What is expected: The listing below must be given again in full, exactly.

Data:
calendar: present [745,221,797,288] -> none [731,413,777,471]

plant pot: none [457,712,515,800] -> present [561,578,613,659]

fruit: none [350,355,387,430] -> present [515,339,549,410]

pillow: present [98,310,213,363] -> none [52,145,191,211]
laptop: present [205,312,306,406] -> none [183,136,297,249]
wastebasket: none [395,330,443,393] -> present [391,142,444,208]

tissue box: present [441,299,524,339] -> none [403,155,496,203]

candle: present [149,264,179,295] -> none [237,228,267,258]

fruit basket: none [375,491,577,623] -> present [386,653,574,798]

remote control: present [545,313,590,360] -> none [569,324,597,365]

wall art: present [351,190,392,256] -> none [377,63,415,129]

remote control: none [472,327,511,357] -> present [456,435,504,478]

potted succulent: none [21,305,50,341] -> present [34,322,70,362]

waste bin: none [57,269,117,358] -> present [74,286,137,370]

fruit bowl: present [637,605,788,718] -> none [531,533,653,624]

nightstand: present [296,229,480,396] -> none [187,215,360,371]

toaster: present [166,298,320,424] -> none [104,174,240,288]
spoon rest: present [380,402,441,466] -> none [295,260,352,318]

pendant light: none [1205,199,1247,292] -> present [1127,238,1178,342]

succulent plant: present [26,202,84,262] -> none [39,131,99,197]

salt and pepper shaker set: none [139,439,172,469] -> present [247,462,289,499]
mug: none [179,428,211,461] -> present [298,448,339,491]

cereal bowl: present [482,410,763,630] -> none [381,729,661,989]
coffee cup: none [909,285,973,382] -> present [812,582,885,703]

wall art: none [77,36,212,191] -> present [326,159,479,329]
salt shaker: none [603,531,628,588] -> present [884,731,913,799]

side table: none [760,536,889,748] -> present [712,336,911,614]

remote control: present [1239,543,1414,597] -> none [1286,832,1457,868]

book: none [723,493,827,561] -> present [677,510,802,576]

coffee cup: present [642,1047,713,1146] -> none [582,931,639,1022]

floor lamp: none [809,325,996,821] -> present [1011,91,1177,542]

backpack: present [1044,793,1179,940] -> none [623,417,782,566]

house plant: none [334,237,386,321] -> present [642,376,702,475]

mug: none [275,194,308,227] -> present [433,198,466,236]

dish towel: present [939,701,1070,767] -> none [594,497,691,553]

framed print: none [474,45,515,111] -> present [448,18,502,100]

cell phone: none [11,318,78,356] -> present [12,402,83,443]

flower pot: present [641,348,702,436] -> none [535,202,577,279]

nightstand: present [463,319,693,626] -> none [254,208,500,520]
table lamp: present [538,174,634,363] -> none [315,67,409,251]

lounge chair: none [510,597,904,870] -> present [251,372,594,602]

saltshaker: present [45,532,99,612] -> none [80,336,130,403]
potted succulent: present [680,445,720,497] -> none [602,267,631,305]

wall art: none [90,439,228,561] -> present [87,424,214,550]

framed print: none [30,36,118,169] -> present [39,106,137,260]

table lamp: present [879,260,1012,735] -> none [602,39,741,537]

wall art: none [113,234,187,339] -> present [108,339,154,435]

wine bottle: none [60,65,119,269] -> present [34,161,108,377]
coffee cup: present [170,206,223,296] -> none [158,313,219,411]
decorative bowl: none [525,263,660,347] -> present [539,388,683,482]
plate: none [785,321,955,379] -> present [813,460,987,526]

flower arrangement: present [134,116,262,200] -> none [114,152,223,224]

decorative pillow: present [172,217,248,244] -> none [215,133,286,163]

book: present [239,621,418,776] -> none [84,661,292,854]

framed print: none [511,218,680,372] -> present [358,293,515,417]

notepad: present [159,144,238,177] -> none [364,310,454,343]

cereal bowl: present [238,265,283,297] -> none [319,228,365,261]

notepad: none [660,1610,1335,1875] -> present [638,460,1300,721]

Task output:
calendar: present [745,221,797,288] -> none [731,413,777,471]

plant pot: none [457,712,515,800] -> present [561,578,613,659]

fruit: none [350,355,387,430] -> present [515,339,549,410]

pillow: present [98,310,213,363] -> none [52,145,191,211]
laptop: present [205,312,306,406] -> none [183,136,297,249]
wastebasket: none [395,330,443,393] -> present [391,142,444,208]

tissue box: present [441,299,524,339] -> none [403,155,496,203]

candle: present [149,264,179,295] -> none [237,228,267,258]

fruit basket: none [375,491,577,623] -> present [386,653,574,798]

remote control: present [545,313,590,360] -> none [569,324,597,365]

wall art: present [351,190,392,256] -> none [377,63,415,129]

remote control: none [472,327,511,357] -> present [456,435,504,478]

potted succulent: none [21,305,50,341] -> present [34,322,70,362]

waste bin: none [57,269,117,358] -> present [74,286,137,370]

fruit bowl: present [637,605,788,718] -> none [531,533,653,624]

nightstand: present [296,229,480,396] -> none [187,215,360,371]

toaster: present [166,298,320,424] -> none [104,174,240,288]
spoon rest: present [380,402,441,466] -> none [295,260,352,318]

pendant light: none [1205,199,1247,292] -> present [1127,238,1178,342]

succulent plant: present [26,202,84,262] -> none [39,131,99,197]

salt and pepper shaker set: none [139,439,172,469] -> present [247,462,289,499]
mug: none [179,428,211,461] -> present [298,448,339,491]

cereal bowl: present [482,410,763,630] -> none [381,729,661,989]
coffee cup: none [909,285,973,382] -> present [812,582,885,703]

wall art: none [77,36,212,191] -> present [326,159,479,329]
salt shaker: none [603,531,628,588] -> present [884,731,913,799]

side table: none [760,536,889,748] -> present [712,336,911,614]

remote control: present [1239,543,1414,597] -> none [1286,832,1457,868]

book: none [723,493,827,561] -> present [677,510,802,576]

coffee cup: present [642,1047,713,1146] -> none [582,931,639,1022]

floor lamp: none [809,325,996,821] -> present [1011,91,1177,542]

backpack: present [1044,793,1179,940] -> none [623,417,782,566]

house plant: none [334,237,386,321] -> present [642,376,702,475]

mug: none [275,194,308,227] -> present [433,198,466,236]

dish towel: present [939,701,1070,767] -> none [594,497,691,553]

framed print: none [474,45,515,111] -> present [448,18,502,100]

cell phone: none [11,318,78,356] -> present [12,402,83,443]

flower pot: present [641,348,702,436] -> none [535,202,577,279]

nightstand: present [463,319,693,626] -> none [254,208,500,520]
table lamp: present [538,174,634,363] -> none [315,67,409,251]

lounge chair: none [510,597,904,870] -> present [251,372,594,602]

saltshaker: present [45,532,99,612] -> none [80,336,130,403]
potted succulent: present [680,445,720,497] -> none [602,267,631,305]

wall art: none [90,439,228,561] -> present [87,424,214,550]

framed print: none [30,36,118,169] -> present [39,106,137,260]

table lamp: present [879,260,1012,735] -> none [602,39,741,537]

wall art: none [113,234,187,339] -> present [108,339,154,435]

wine bottle: none [60,65,119,269] -> present [34,161,108,377]
coffee cup: present [170,206,223,296] -> none [158,313,219,411]
decorative bowl: none [525,263,660,347] -> present [539,388,683,482]
plate: none [785,321,955,379] -> present [813,460,987,526]

flower arrangement: present [134,116,262,200] -> none [114,152,223,224]

decorative pillow: present [172,217,248,244] -> none [215,133,286,163]

book: present [239,621,418,776] -> none [84,661,292,854]

framed print: none [511,218,680,372] -> present [358,293,515,417]

notepad: present [159,144,238,177] -> none [364,310,454,343]

cereal bowl: present [238,265,283,297] -> none [319,228,365,261]

notepad: none [660,1610,1335,1875] -> present [638,460,1300,721]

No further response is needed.